▸ **WRITTEN TASK**:
Write out everything in the data from the line that contains "order: Apiales" down through the line that contains "common name: Wild angelica", replacing "common name" with "vernacular name" and changing nothing else.

━━━

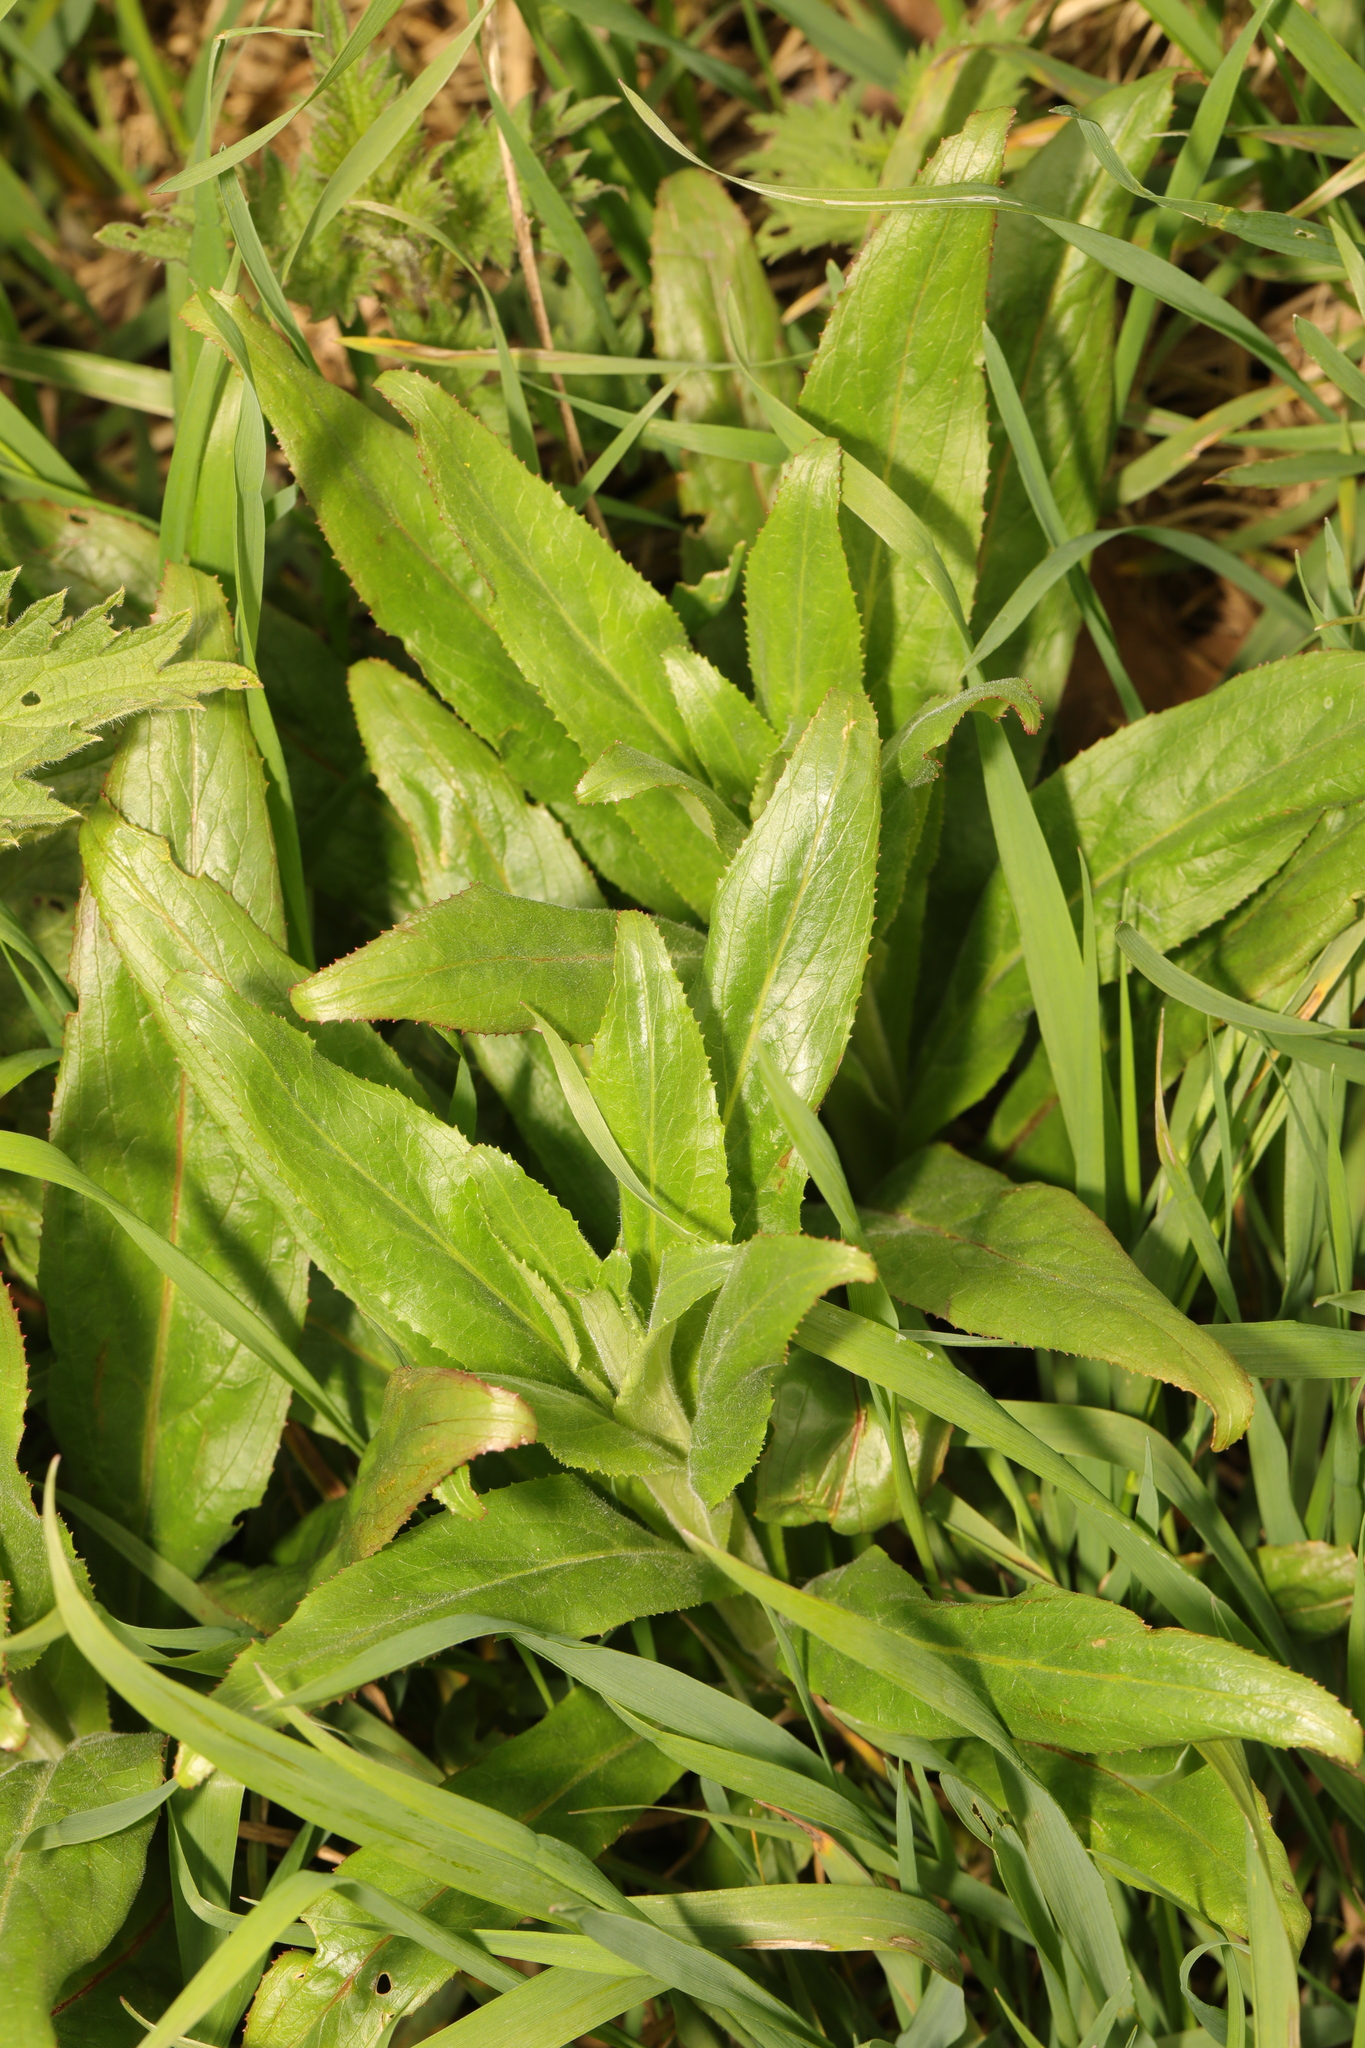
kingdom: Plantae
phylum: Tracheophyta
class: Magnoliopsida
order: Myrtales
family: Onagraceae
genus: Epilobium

━━━

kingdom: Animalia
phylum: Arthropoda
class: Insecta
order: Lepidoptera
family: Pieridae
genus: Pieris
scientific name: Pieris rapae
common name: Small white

━━━

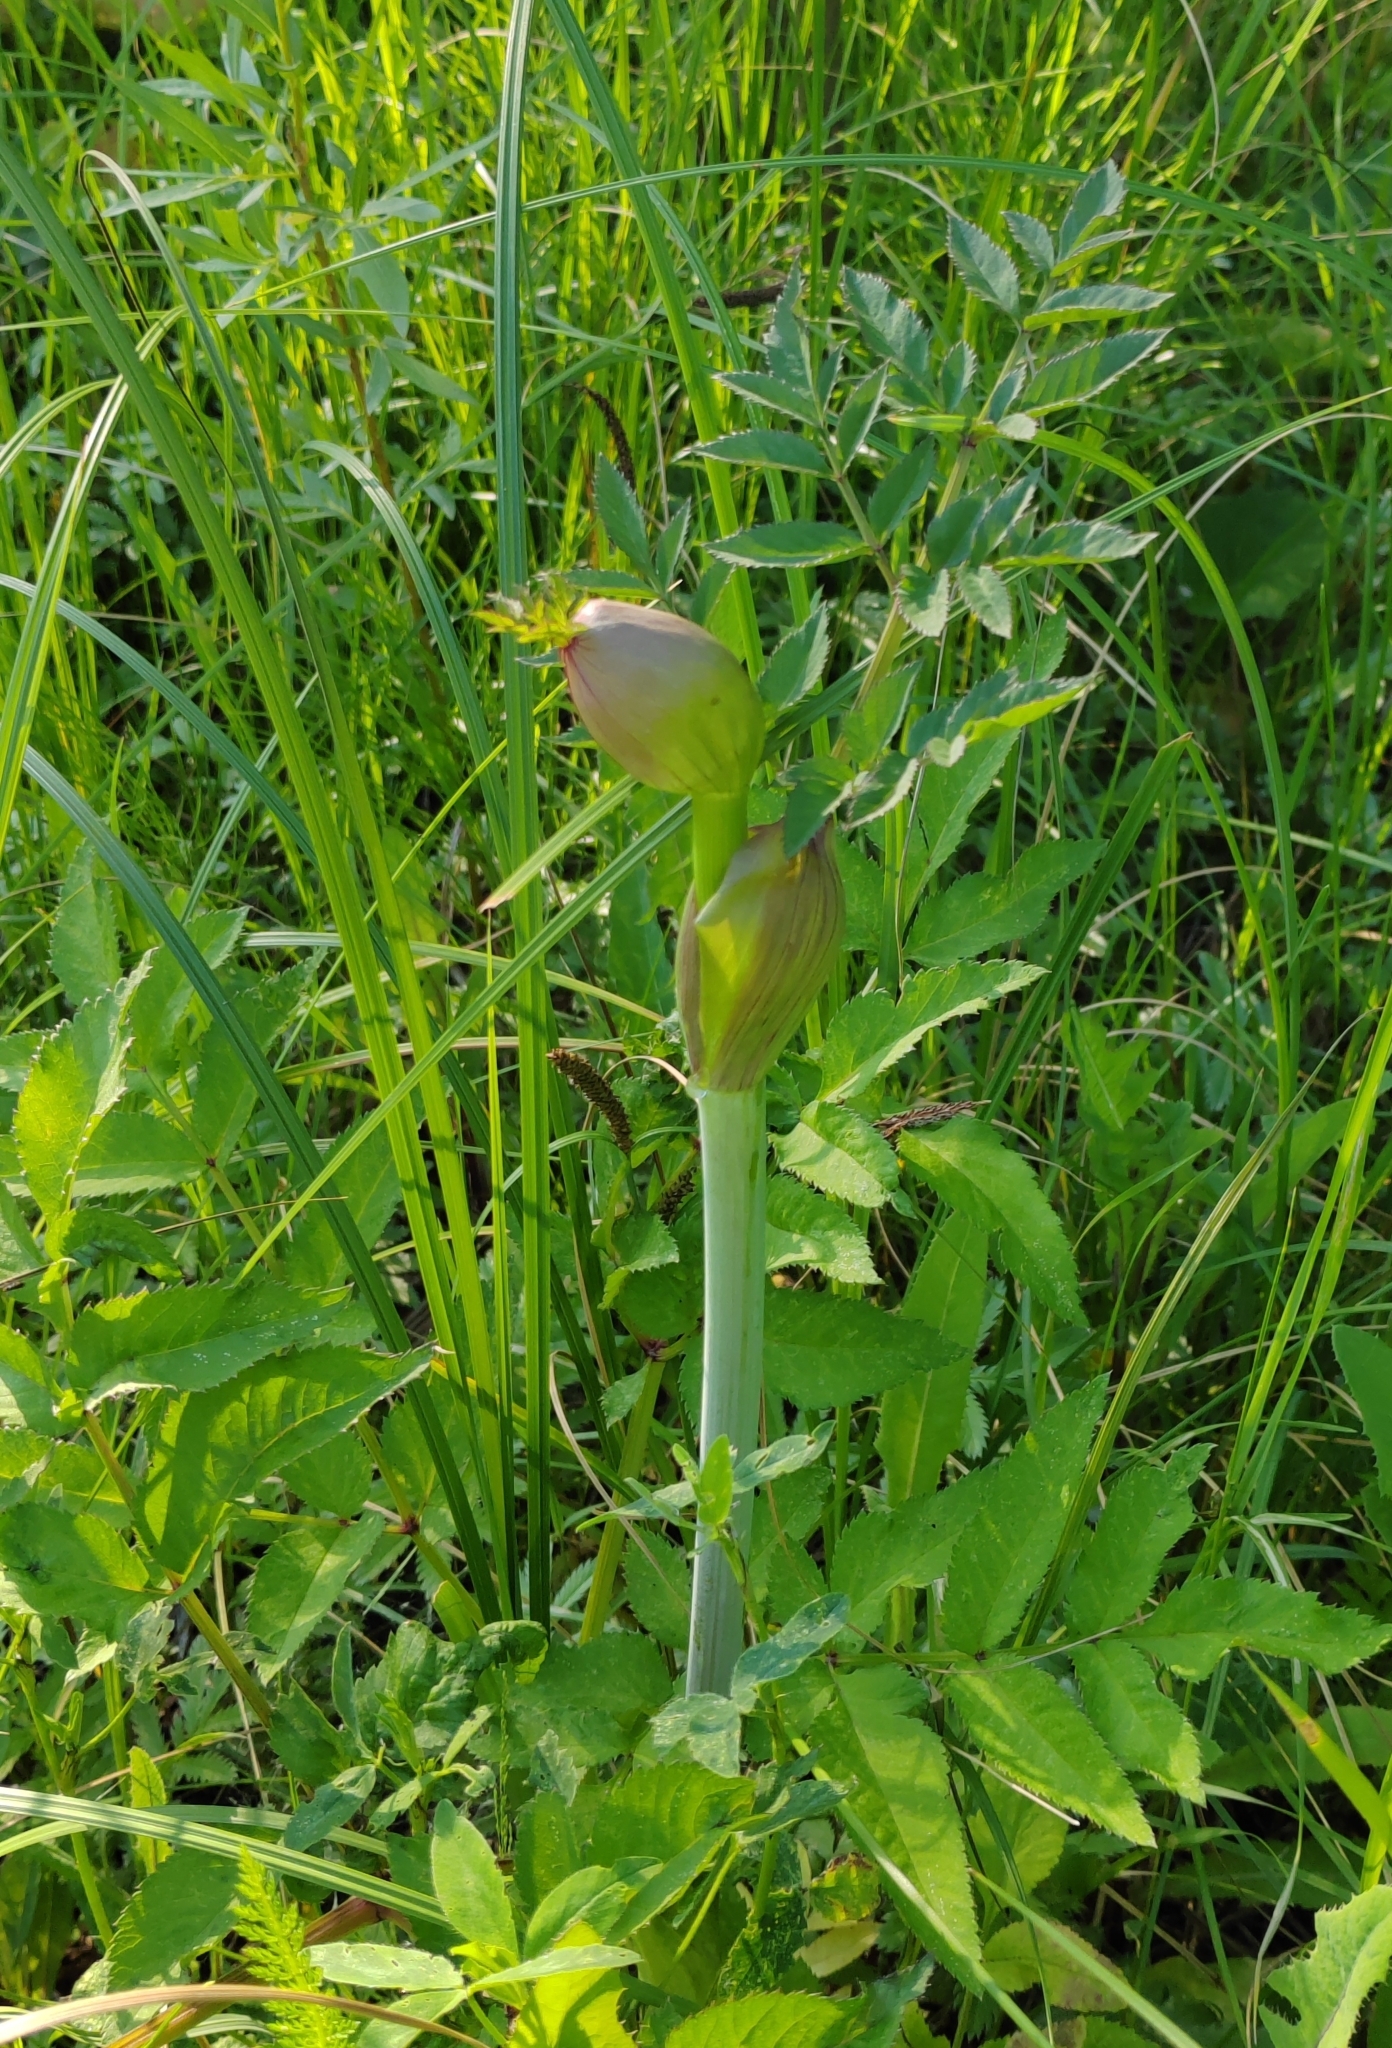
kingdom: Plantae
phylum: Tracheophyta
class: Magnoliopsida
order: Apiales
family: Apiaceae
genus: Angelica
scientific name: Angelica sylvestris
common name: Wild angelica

━━━

▸ **COMPLETE ANSWER**:
order: Apiales
family: Apiaceae
genus: Angelica
scientific name: Angelica sylvestris
vernacular name: Wild angelica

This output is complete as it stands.